Written task:
How many lines in the records below contain "clic"? Reply with the number alone.

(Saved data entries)
*** Block opens ***
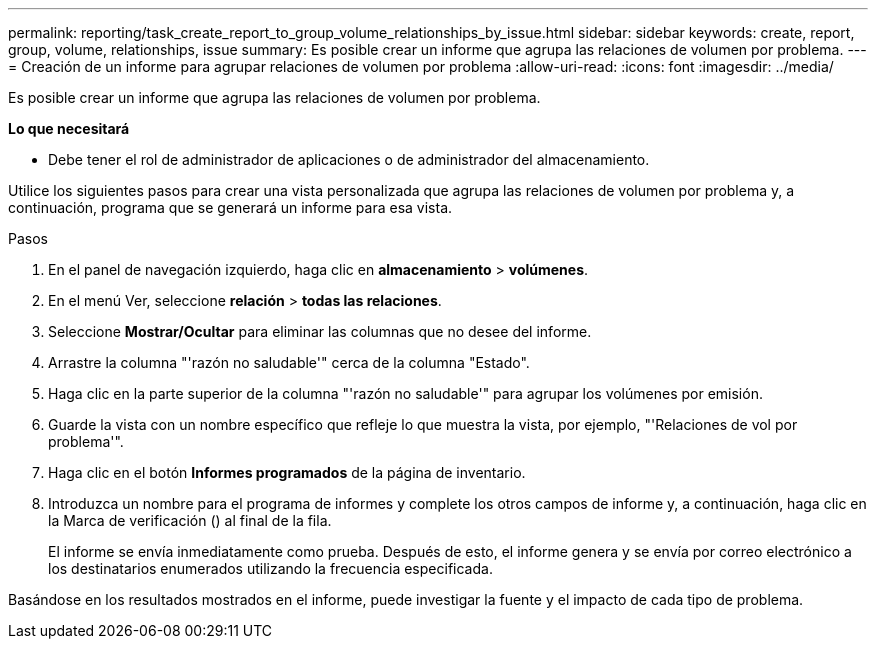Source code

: ---
permalink: reporting/task_create_report_to_group_volume_relationships_by_issue.html 
sidebar: sidebar 
keywords: create, report, group, volume, relationships, issue 
summary: Es posible crear un informe que agrupa las relaciones de volumen por problema. 
---
= Creación de un informe para agrupar relaciones de volumen por problema
:allow-uri-read: 
:icons: font
:imagesdir: ../media/


[role="lead"]
Es posible crear un informe que agrupa las relaciones de volumen por problema.

*Lo que necesitará*

* Debe tener el rol de administrador de aplicaciones o de administrador del almacenamiento.


Utilice los siguientes pasos para crear una vista personalizada que agrupa las relaciones de volumen por problema y, a continuación, programa que se generará un informe para esa vista.

.Pasos
. En el panel de navegación izquierdo, haga clic en *almacenamiento* > *volúmenes*.
. En el menú Ver, seleccione *relación* > *todas las relaciones*.
. Seleccione *Mostrar/Ocultar* para eliminar las columnas que no desee del informe.
. Arrastre la columna "'razón no saludable'" cerca de la columna "Estado".
. Haga clic en la parte superior de la columna "'razón no saludable'" para agrupar los volúmenes por emisión.
. Guarde la vista con un nombre específico que refleje lo que muestra la vista, por ejemplo, "'Relaciones de vol por problema'".
. Haga clic en el botón *Informes programados* de la página de inventario.
. Introduzca un nombre para el programa de informes y complete los otros campos de informe y, a continuación, haga clic en la Marca de verificación (image:../media/blue_check.gif[""]) al final de la fila.
+
El informe se envía inmediatamente como prueba. Después de esto, el informe genera y se envía por correo electrónico a los destinatarios enumerados utilizando la frecuencia especificada.



Basándose en los resultados mostrados en el informe, puede investigar la fuente y el impacto de cada tipo de problema.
*** Block closes ***
Reply to the task:
4